In a career of almost sixty years, political cartoonist Clifford K. Berryman drew thousands of cartoons portraying politicians, campaigns, and elections. His witty drawings, which appeared daily in Washington D.C. newspapers from 1891 until his death in 1949, depicted every aspect of the electoral process with humor and insight. The National Archives and Records Administration with the support of the Foundation for the National Archives recently organized an exhibition of its extensive collection of Berryman's original pen and ink drawings relating to American politics. Humanities Texas will begin circulating a facsimile version of "Running for Office: Candidates, Campaigns, and the Cartoons of Clifford Berryman" as a new addition to our inventory of fifty traveling exhibitions. "Running for Office" will be available to venues beginning in January 2009. More information about this exhibition is available here.

"What's the Use of Going Through with the Election?" by Clifford Berryman, October 19, 1948. U.S. Senate Collection, Center for Legislative Archives.
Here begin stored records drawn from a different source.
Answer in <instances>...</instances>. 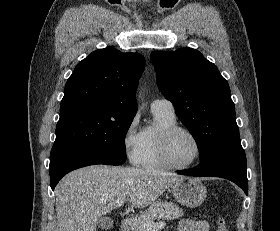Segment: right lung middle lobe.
I'll list each match as a JSON object with an SVG mask.
<instances>
[{
  "label": "right lung middle lobe",
  "instance_id": "obj_1",
  "mask_svg": "<svg viewBox=\"0 0 280 231\" xmlns=\"http://www.w3.org/2000/svg\"><path fill=\"white\" fill-rule=\"evenodd\" d=\"M133 118L97 116L59 120L54 146H74L126 161L125 136Z\"/></svg>",
  "mask_w": 280,
  "mask_h": 231
}]
</instances>
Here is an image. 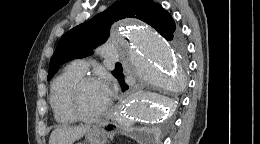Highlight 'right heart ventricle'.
I'll return each instance as SVG.
<instances>
[{
    "label": "right heart ventricle",
    "mask_w": 260,
    "mask_h": 144,
    "mask_svg": "<svg viewBox=\"0 0 260 144\" xmlns=\"http://www.w3.org/2000/svg\"><path fill=\"white\" fill-rule=\"evenodd\" d=\"M82 76V72L69 65L52 82L50 104L56 122L61 125L76 121L67 108V99L71 88Z\"/></svg>",
    "instance_id": "obj_1"
}]
</instances>
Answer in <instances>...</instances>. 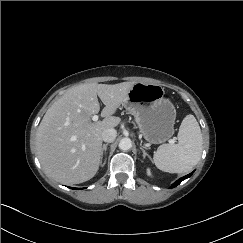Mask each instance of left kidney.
Masks as SVG:
<instances>
[{
	"instance_id": "obj_1",
	"label": "left kidney",
	"mask_w": 243,
	"mask_h": 243,
	"mask_svg": "<svg viewBox=\"0 0 243 243\" xmlns=\"http://www.w3.org/2000/svg\"><path fill=\"white\" fill-rule=\"evenodd\" d=\"M147 174H148L149 176L151 175V171H150L149 168L147 169Z\"/></svg>"
}]
</instances>
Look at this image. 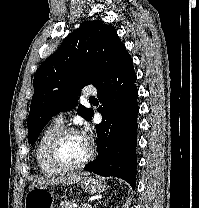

President Harry S. Truman, the Democratic presidential nominee in the election of 1948, was widely forecast to lose by a large margin to Republican nominee Thomas E. Dewey. This cartoon shows the prevailing public opinion of the time, just days before the election took place. Despite several polls predicting a landslide victory for Dewey, Truman won the election in one of the biggest political upsets in U.S. history.